Autre règle du jeu: «On ne parle jamais de politique, tout le monde sait pourquoi on est ici, c'est pour l'Union européenne et contre Ianoukovitch.»

Kristina Berdinskikh passe de longues journées sur la place. Elle dort peu et est toujours à l'affût de nouveaux sujets. S'il y a quelqu'un qui peut prendre le pouls de l'humeur de «l'Euromaïdan», c'est bien elle.

Fin décembre, par exemple, les manifestants étaient fatigués, ils avaient envie de rentrer chez eux. Mais depuis la grande «bataille» de janvier, au cours de laquelle trois manifestants sont tombés sous les balles de la police, tout a changé: «Je n'ai plus rencontré une seule personne qui voulait retourner à la maison.»

«Son» Serhiy tué

Sans le vouloir, Kristina s'est trouvée mêlée à cet épisode tragique. Début janvier, elle avait publié le portrait de Serhiy Nigoyan, un gars de 20 ans, d'origine arménienne et habitant la région de Dnipropetrovsk, dans l'est de l'Ukraine. Un ancien étudiant en éducation physique qui gagnait sa vie en vendant des chachliks (grillades) en Crimée, avec son père. Et qui avait décidé de rejoindre la protestation malgré les inquiétudes de ses parents. Ce grand barbu qui contribuait à la «révolution» en fendant du bois était remarquablement ouvert et inspirant, selon Kristina.

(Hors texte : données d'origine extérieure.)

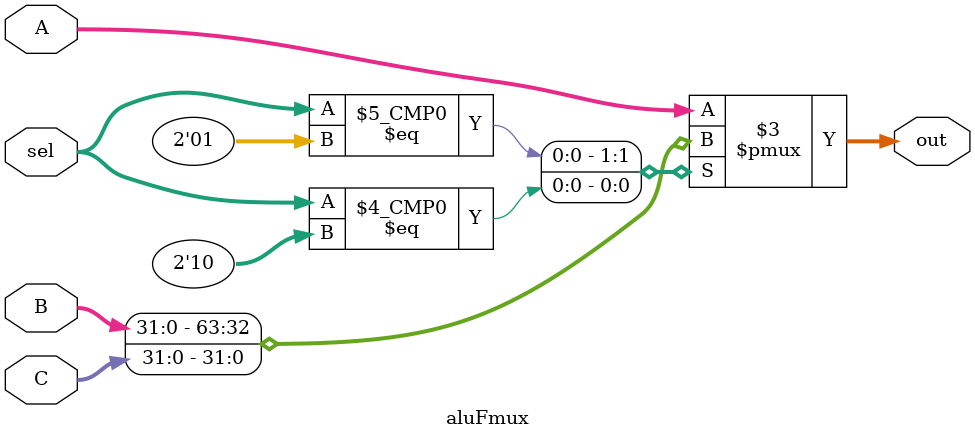
<source format=v>
module aluFmux (
    input [1:0] sel,
    input [31:0] A,
    input [31:0] B,
    input [31:0] C,
    output [31:0] out
);

always @(*)begin
    case (sel)
        0: out = A;
        1: out = B;
        2: out = C;
        default: out = A;
    endcase

end
    
endmodule
</source>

Mais le 22 janvier, Serhiy Nigoyan est tombé sous les balles de la police, lors de la grande confrontation près du parlement ukrainien. Kristina a eu du mal à croire qu'il s'agissait bel et bien de «son» Serhiy.

Quand elle a réalisé que des rumeurs sur de prétendues accointances terroristes du jeune homme couraient sur l'internet, elle a vite mis en ligne la version intégrale de l'entrevue qu'elle avait enregistrée avec lui. Histoire de blanchir sa réputation.

La «documentaliste de l'Euromaïdan» reste marquée par cette tragédie. «Je n'aurais jamais imaginé qu'un de mes personnages pouvait se faire tuer.»